◆ WHAT THE TASK REQUIRES:
Line by line, give the data again exactly as it appears, but without pictures.

◆ RECORDS FOR THE TASK:

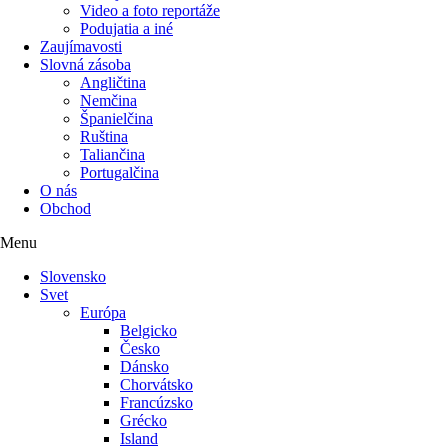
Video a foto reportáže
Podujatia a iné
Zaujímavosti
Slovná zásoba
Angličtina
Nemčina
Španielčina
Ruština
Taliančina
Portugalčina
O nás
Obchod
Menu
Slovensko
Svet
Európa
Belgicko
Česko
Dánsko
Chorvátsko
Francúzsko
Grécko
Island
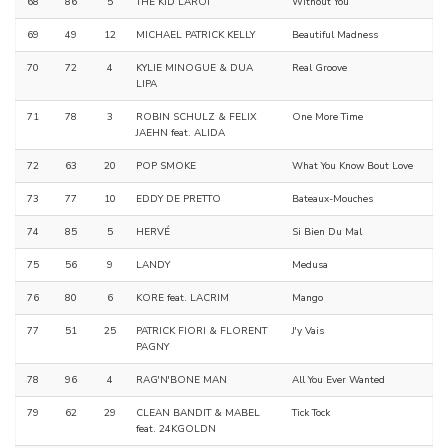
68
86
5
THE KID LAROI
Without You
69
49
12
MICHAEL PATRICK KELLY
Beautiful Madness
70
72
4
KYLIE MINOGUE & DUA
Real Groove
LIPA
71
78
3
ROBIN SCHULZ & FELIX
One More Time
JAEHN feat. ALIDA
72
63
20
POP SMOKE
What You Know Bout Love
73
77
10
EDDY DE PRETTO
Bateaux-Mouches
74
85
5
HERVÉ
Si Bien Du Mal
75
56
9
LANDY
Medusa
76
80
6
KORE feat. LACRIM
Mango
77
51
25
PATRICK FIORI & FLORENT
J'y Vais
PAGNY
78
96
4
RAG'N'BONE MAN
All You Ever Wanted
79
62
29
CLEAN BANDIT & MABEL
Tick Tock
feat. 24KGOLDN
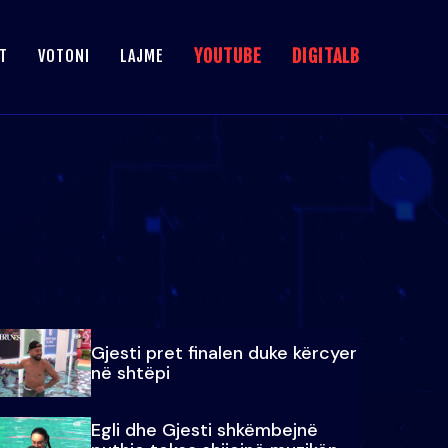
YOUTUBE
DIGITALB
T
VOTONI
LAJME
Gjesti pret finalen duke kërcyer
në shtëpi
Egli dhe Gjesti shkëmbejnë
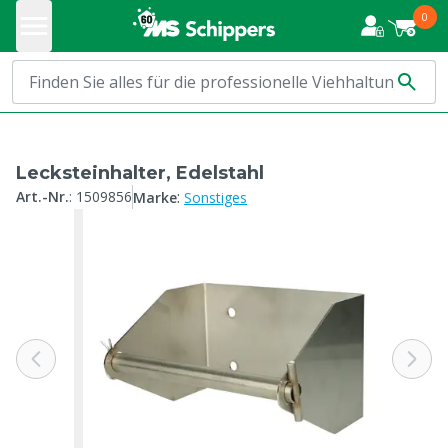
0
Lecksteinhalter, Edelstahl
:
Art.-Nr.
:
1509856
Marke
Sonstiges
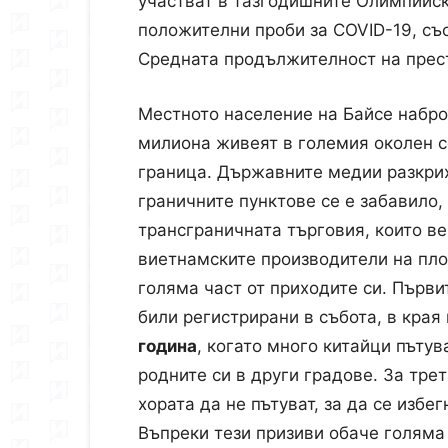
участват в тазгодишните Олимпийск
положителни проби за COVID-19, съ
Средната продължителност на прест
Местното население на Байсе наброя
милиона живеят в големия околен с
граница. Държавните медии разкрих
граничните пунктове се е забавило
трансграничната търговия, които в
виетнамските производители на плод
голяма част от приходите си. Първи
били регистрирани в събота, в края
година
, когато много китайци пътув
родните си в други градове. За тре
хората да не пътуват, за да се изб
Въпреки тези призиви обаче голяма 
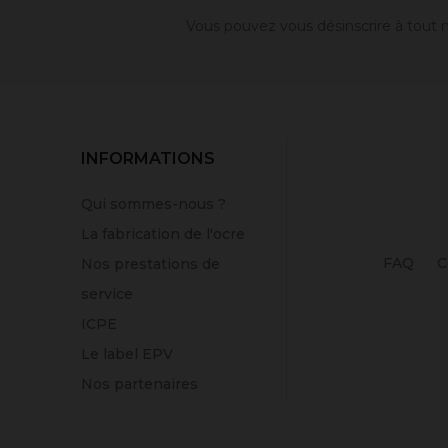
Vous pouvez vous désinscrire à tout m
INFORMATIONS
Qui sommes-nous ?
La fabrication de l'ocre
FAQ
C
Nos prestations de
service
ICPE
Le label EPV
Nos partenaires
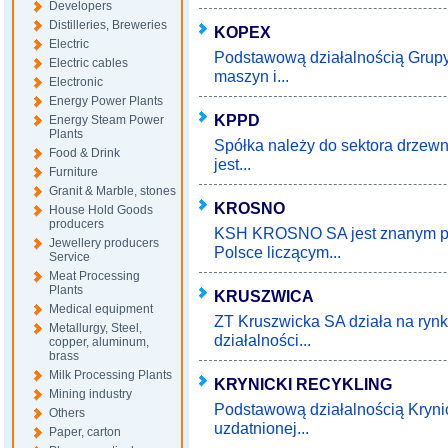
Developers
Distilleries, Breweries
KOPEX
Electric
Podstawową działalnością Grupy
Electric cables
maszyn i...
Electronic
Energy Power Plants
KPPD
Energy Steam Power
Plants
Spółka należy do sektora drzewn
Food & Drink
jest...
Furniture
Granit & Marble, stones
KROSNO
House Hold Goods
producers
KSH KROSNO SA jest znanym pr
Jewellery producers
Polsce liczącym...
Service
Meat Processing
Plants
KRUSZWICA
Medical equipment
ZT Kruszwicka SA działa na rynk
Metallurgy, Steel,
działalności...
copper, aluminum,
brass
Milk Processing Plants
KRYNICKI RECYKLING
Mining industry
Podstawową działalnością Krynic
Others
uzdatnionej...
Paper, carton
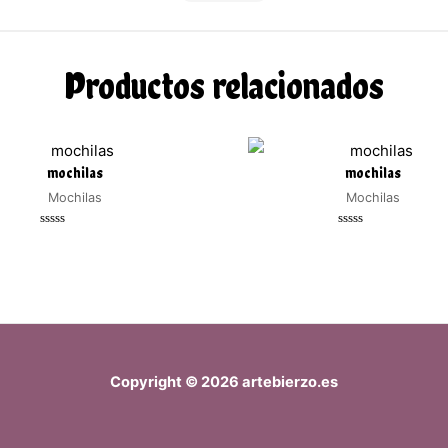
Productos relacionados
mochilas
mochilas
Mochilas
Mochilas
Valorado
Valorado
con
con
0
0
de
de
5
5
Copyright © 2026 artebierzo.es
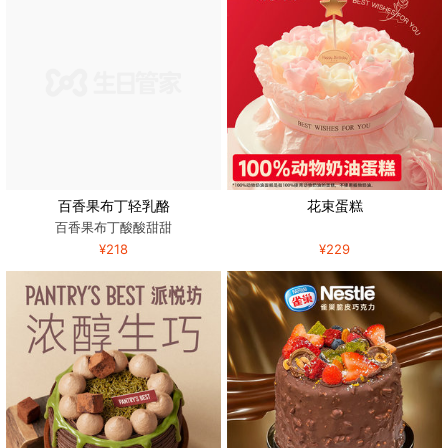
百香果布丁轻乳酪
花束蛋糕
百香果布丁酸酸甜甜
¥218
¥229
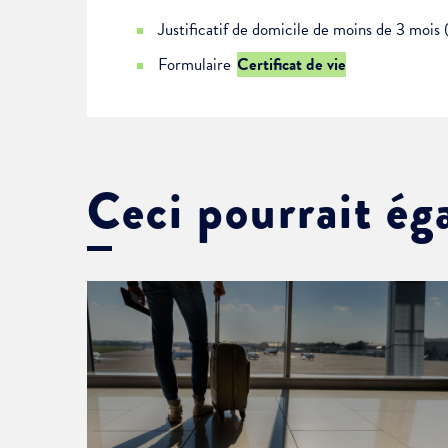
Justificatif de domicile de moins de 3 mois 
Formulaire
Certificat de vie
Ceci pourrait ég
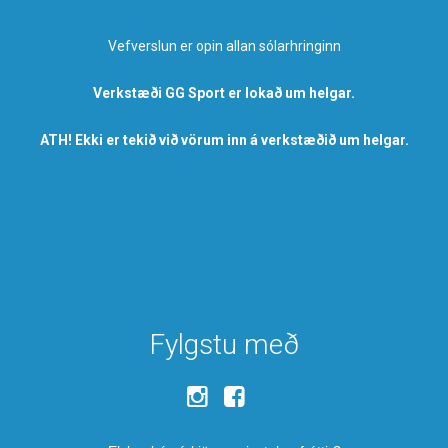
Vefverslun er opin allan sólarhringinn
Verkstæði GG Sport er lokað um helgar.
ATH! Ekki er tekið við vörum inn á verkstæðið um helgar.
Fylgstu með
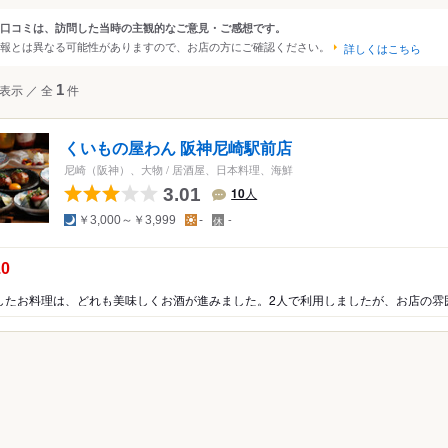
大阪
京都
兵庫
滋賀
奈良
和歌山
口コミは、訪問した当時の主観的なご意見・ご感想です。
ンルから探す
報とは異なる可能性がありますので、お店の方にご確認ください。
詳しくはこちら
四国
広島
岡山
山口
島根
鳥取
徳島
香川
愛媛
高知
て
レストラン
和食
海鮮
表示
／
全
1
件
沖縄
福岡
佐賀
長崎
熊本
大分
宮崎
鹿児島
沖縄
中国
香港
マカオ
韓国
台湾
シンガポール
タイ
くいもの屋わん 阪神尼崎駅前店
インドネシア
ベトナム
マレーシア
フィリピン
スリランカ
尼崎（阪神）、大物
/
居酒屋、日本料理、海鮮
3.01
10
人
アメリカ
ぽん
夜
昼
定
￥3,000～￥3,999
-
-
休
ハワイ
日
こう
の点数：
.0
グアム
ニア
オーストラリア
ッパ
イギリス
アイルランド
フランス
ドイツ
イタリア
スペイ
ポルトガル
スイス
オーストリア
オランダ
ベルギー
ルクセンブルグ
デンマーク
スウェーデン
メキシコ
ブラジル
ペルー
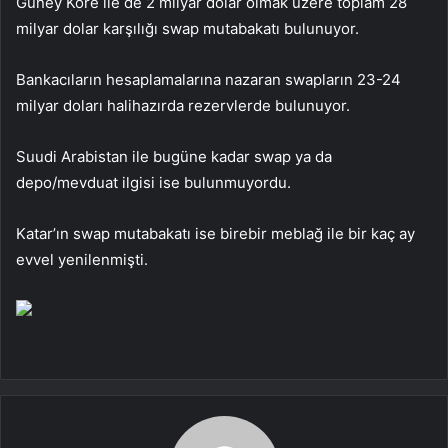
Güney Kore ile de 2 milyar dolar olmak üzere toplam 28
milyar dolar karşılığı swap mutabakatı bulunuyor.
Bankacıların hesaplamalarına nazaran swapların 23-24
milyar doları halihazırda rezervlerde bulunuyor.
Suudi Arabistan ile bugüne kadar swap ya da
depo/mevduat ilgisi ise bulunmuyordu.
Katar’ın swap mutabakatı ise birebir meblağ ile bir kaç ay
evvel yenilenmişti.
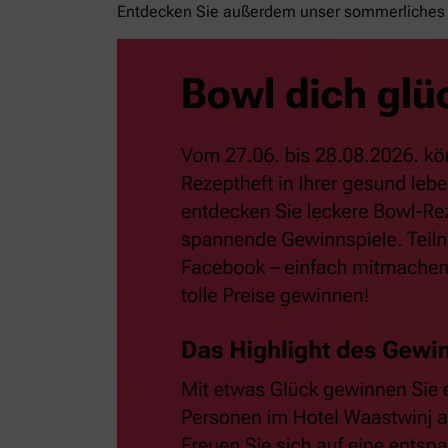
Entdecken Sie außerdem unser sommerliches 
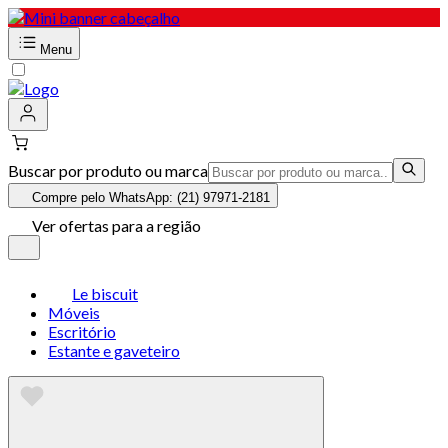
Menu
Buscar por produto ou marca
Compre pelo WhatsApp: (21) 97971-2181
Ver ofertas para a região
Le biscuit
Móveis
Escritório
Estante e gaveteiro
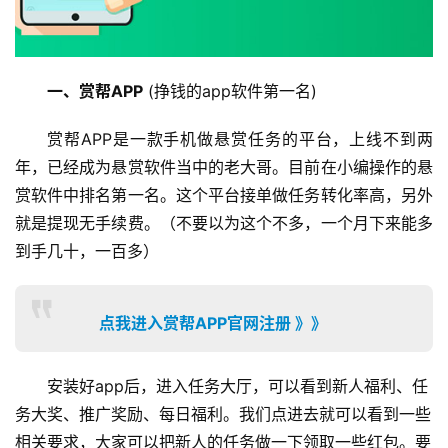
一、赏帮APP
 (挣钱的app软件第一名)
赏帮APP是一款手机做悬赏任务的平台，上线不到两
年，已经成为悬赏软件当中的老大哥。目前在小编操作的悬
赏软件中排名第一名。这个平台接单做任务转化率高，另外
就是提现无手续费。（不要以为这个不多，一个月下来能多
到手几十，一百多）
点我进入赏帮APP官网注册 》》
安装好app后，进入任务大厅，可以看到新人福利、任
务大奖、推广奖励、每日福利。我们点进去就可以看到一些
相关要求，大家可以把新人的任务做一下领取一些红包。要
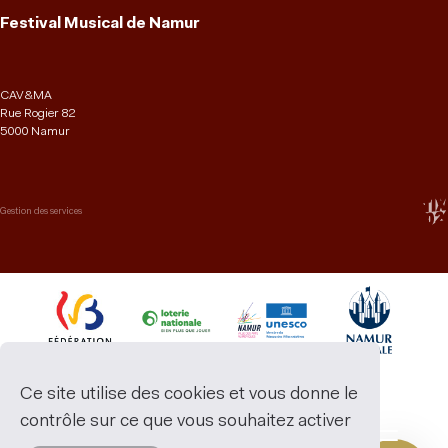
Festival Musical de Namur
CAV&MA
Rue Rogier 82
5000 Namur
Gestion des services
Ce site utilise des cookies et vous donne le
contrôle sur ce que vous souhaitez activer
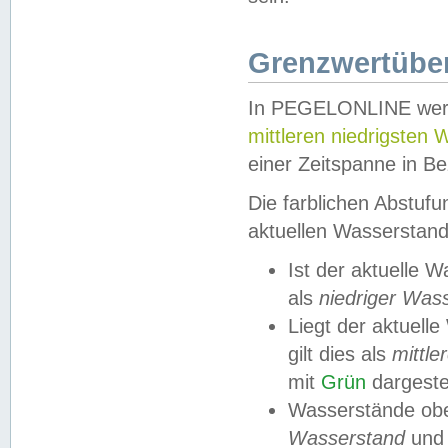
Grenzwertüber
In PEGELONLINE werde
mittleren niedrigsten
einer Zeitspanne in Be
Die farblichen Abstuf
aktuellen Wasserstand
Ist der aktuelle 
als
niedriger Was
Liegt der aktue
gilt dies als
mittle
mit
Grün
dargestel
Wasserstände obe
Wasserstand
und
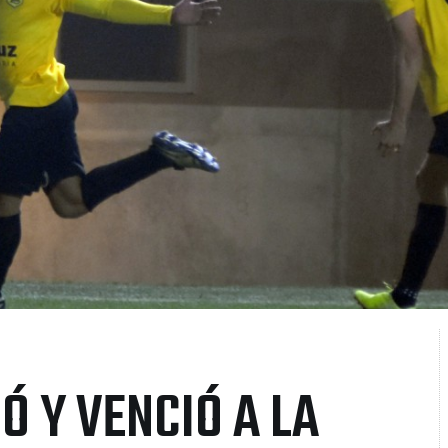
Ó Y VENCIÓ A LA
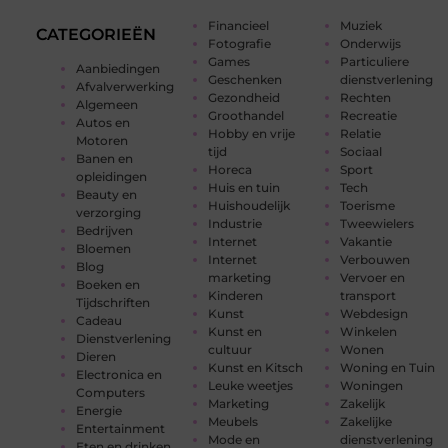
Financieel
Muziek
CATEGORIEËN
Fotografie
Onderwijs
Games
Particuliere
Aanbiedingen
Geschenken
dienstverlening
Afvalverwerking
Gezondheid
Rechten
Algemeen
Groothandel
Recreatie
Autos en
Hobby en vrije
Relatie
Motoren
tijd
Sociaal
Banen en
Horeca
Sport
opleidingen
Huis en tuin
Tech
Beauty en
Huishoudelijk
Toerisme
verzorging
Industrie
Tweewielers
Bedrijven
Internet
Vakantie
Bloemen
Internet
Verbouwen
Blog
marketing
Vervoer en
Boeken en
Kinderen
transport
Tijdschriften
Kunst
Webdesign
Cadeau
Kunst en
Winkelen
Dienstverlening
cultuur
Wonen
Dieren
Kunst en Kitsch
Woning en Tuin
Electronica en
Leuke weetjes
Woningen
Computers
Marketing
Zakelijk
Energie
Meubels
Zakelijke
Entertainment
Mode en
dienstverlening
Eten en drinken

◆ RESULT BELOW:
Video a foto reportáže
Podujatia a iné
Zaujímavosti
Slovná zásoba
Angličtina
Nemčina
Španielčina
Ruština
Taliančina
Portugalčina
O nás
Obchod
Menu
Slovensko
Svet
Európa
Belgicko
Česko
Dánsko
Chorvátsko
Francúzsko
Grécko
Island
68
86
5
THE KID LAROI
Without You
69
49
12
MICHAEL PATRICK KELLY
Beautiful Madness
70
72
4
KYLIE MINOGUE & DUA
Real Groove
LIPA
71
78
3
ROBIN SCHULZ & FELIX
One More Time
JAEHN feat. ALIDA
72
63
20
POP SMOKE
What You Know Bout Love
73
77
10
EDDY DE PRETTO
Bateaux-Mouches
74
85
5
HERVÉ
Si Bien Du Mal
75
56
9
LANDY
Medusa
76
80
6
KORE feat. LACRIM
Mango
77
51
25
PATRICK FIORI & FLORENT
J'y Vais
PAGNY
78
96
4
RAG'N'BONE MAN
All You Ever Wanted
79
62
29
CLEAN BANDIT & MABEL
Tick Tock
feat. 24KGOLDN
YOUTUBE
DIGITALB
T
VOTONI
LAJME
Gjesti pret finalen duke kërcyer
në shtëpi
Egli dhe Gjesti shkëmbejnë
0
Lecksteinhalter, Edelstahl
:
Art.-Nr.
:
1509856
Marke
Sonstiges
участват в тазгодишните Олимпийск
положителни проби за COVID-19, съ
Средната продължителност на прест
Местното население на Байсе наброя
милиона живеят в големия околен с
граница. Държавните медии разкрих
граничните пунктове се е забавило
трансграничната търговия, които в
виетнамските производители на плод
голяма част от приходите си. Първи
били регистрирани в събота, в края
година
, когато много китайци пътув
родните си в други градове. За тре
хората да не пътуват, за да се изб
Въпреки тези призиви обаче голяма 
Vous pouvez vous désinscrire à tout m
INFORMATIONS
Qui sommes-nous ?
La fabrication de l'ocre
FAQ
C
Nos prestations de
service
ICPE
Le label EPV
Nos partenaires
Developers
Distilleries, Breweries
KOPEX
Electric
Podstawową działalnością Grupy
Electric cables
maszyn i...
Electronic
Energy Power Plants
KPPD
Energy Steam Power
Plants
Spółka należy do sektora drzewn
Food & Drink
jest...
Furniture
Granit & Marble, stones
KROSNO
House Hold Goods
producers
KSH KROSNO SA jest znanym pr
Jewellery producers
Polsce liczącym...
Service
Meat Processing
Plants
KRUSZWICA
Medical equipment
ZT Kruszwicka SA działa na rynk
Metallurgy, Steel,
działalności...
copper, aluminum,
brass
Milk Processing Plants
KRYNICKI RECYKLING
Mining industry
Podstawową działalnością Krynic
Others
uzdatnionej...
Paper, carton
Productos relacionados
mochilas
mochilas
Mochilas
Mochilas
Valorado
Valorado
con
con
0
0
de
de
5
5
Copyright © 2026 artebierzo.es
百香果布丁轻乳酪
花束蛋糕
百香果布丁酸酸甜甜
¥218
¥229
Justificatif de domicile de moins de 3 mois 
Formulaire
Certificat de vie
Ceci pourrait ég
Vefverslun er opin allan sólarhringinn
Verkstæði GG Sport er lokað um helgar.
ATH! Ekki er tekið við vörum inn á verkstæðið um helgar.
Fylgstu með
大阪
京都
兵庫
滋賀
奈良
和歌山
口コミは、訪問した当時の主観的なご意見・ご感想です。
ンルから探す
報とは異なる可能性がありますので、お店の方にご確認ください。
詳しくはこちら
四国
広島
岡山
山口
島根
鳥取
徳島
香川
愛媛
高知
て
レストラン
和食
海鮮
表示
／
全
1
件
沖縄
福岡
佐賀
長崎
熊本
大分
宮崎
鹿児島
沖縄
中国
香港
マカオ
韓国
台湾
シンガポール
タイ
くいもの屋わん 阪神尼崎駅前店
インドネシア
ベトナム
マレーシア
フィリピン
スリランカ
尼崎（阪神）、大物
/
居酒屋、日本料理、海鮮
3.01
10
人
アメリカ
ぽん
夜
昼
定
￥3,000～￥3,999
-
-
休
ハワイ
日
こう
の点数：
.0
グアム
ニア
オーストラリア
ッパ
イギリス
アイルランド
フランス
ドイツ
イタリア
スペイ
ポルトガル
スイス
オーストリア
オランダ
ベルギー
ルクセンブルグ
デンマーク
スウェーデン
メキシコ
ブラジル
ペルー
Güney Kore ile de 2 milyar dolar olmak üzere toplam 28
milyar dolar karşılığı swap mutabakatı bulunuyor.
Bankacıların hesaplamalarına nazaran swapların 23-24
milyar doları halihazırda rezervlerde bulunuyor.
Suudi Arabistan ile bugüne kadar swap ya da
depo/mevduat ilgisi ise bulunmuyordu.
Katar’ın swap mutabakatı ise birebir meblağ ile bir kaç ay
evvel yenilenmişti.
Entdecken Sie außerdem unser sommerliches 
Menu
Buscar por produto ou marca
Compre pelo WhatsApp: (21) 97971-2181
Ver ofertas para a região
Le biscuit
Móveis
Escritório
Estante e gaveteiro
一、赏帮APP
 (挣钱的app软件第一名)
赏帮APP是一款手机做悬赏任务的平台，上线不到两
年，已经成为悬赏软件当中的老大哥。目前在小编操作的悬
赏软件中排名第一名。这个平台接单做任务转化率高，另外
就是提现无手续费。（不要以为这个不多，一个月下来能多
到手几十，一百多）
点我进入赏帮APP官网注册 》》
安装好app后，进入任务大厅，可以看到新人福利、任
务大奖、推广奖励、每日福利。我们点进去就可以看到一些
相关要求，大家可以把新人的任务做一下领取一些红包。要
Festival Musical de Namur
CAV&MA
Rue Rogier 82
5000 Namur
Gestion des services
Ce site utilise des cookies et vous donne le
contrôle sur ce que vous souhaitez activer
Grenzwertüber
In PEGELONLINE werde
mittleren niedrigsten
einer Zeitspanne in Be
Die farblichen Abstuf
aktuellen Wasserstand
Ist der aktuelle 
als
niedriger Was
Liegt der aktue
gilt dies als
mittle
mit
Grün
dargestel
Wasserstände obe
Wasserstand
und
Ó Y VENCIÓ A LA
Financieel
Muziek
CATEGORIEËN
Fotografie
Onderwijs
Games
Particuliere
Aanbiedingen
Geschenken
dienstverlening
Afvalverwerking
Gezondheid
Rechten
Algemeen
Groothandel
Recreatie
Autos en
Hobby en vrije
Relatie
Motoren
tijd
Sociaal
Banen en
Horeca
Sport
opleidingen
Huis en tuin
Tech
Beauty en
Huishoudelijk
Toerisme
verzorging
Industrie
Tweewielers
Bedrijven
Internet
Vakantie
Bloemen
Internet
Verbouwen
Blog
marketing
Vervoer en
Boeken en
Kinderen
transport
Tijdschriften
Kunst
Webdesign
Cadeau
Kunst en
Winkelen
Dienstverlening
cultuur
Wonen
Dieren
Kunst en Kitsch
Woning en Tuin
Electronica en
Leuke weetjes
Woningen
Computers
Marketing
Zakelijk
Energie
Meubels
Zakelijke
Entertainment
Mode en
dienstverlening
Eten en drinken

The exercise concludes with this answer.